### Entries shown

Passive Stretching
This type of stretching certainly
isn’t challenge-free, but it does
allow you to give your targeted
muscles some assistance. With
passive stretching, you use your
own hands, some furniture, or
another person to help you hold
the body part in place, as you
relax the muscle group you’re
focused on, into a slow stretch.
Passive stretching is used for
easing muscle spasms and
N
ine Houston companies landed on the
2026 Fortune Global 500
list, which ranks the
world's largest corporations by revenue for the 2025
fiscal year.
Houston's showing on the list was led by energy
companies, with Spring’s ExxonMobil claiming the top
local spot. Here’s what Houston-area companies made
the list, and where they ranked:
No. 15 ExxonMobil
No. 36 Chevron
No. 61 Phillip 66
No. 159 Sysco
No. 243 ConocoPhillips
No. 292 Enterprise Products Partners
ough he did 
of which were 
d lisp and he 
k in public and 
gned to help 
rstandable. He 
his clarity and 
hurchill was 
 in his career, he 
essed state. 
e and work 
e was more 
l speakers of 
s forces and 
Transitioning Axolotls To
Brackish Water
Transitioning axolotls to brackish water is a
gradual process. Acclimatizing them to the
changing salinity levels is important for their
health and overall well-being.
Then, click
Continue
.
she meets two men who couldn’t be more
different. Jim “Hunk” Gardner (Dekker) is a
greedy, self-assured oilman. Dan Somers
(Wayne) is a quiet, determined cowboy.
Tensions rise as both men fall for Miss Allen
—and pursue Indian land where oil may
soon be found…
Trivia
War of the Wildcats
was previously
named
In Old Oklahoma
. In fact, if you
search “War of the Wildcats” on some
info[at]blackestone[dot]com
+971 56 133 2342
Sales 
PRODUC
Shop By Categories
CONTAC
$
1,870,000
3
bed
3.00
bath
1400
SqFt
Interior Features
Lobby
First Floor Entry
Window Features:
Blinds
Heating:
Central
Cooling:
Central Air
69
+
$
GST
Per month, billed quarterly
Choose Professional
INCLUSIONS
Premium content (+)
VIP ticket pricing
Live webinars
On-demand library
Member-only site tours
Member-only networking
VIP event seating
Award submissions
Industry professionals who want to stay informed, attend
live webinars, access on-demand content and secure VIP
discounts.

### Task directions
All of the entries should be output exactly as they appear above.

### Answer to this problem
Passive Stretching
This type of stretching certainly
isn’t challenge-free, but it does
allow you to give your targeted
muscles some assistance. With
passive stretching, you use your
own hands, some furniture, or
another person to help you hold
the body part in place, as you
relax the muscle group you’re
focused on, into a slow stretch.
Passive stretching is used for
easing muscle spasms and
N
ine Houston companies landed on the
2026 Fortune Global 500
list, which ranks the
world's largest corporations by revenue for the 2025
fiscal year.
Houston's showing on the list was led by energy
companies, with Spring’s ExxonMobil claiming the top
local spot. Here’s what Houston-area companies made
the list, and where they ranked:
No. 15 ExxonMobil
No. 36 Chevron
No. 61 Phillip 66
No. 159 Sysco
No. 243 ConocoPhillips
No. 292 Enterprise Products Partners
ough he did 
of which were 
d lisp and he 
k in public and 
gned to help 
rstandable. He 
his clarity and 
hurchill was 
 in his career, he 
essed state. 
e and work 
e was more 
l speakers of 
s forces and 
Transitioning Axolotls To
Brackish Water
Transitioning axolotls to brackish water is a
gradual process. Acclimatizing them to the
changing salinity levels is important for their
health and overall well-being.
Then, click
Continue
.
she meets two men who couldn’t be more
different. Jim “Hunk” Gardner (Dekker) is a
greedy, self-assured oilman. Dan Somers
(Wayne) is a quiet, determined cowboy.
Tensions rise as both men fall for Miss Allen
—and pursue Indian land where oil may
soon be found…
Trivia
War of the Wildcats
was previously
named
In Old Oklahoma
. In fact, if you
search “War of the Wildcats” on some
info[at]blackestone[dot]com
+971 56 133 2342
Sales 
PRODUC
Shop By Categories
CONTAC
$
1,870,000
3
bed
3.00
bath
1400
SqFt
Interior Features
Lobby
First Floor Entry
Window Features:
Blinds
Heating:
Central
Cooling:
Central Air
69
+
$
GST
Per month, billed quarterly
Choose Professional
INCLUSIONS
Premium content (+)
VIP ticket pricing
Live webinars
On-demand library
Member-only site tours
Member-only networking
VIP event seating
Award submissions
Industry professionals who want to stay informed, attend
live webinars, access on-demand content and secure VIP
discounts.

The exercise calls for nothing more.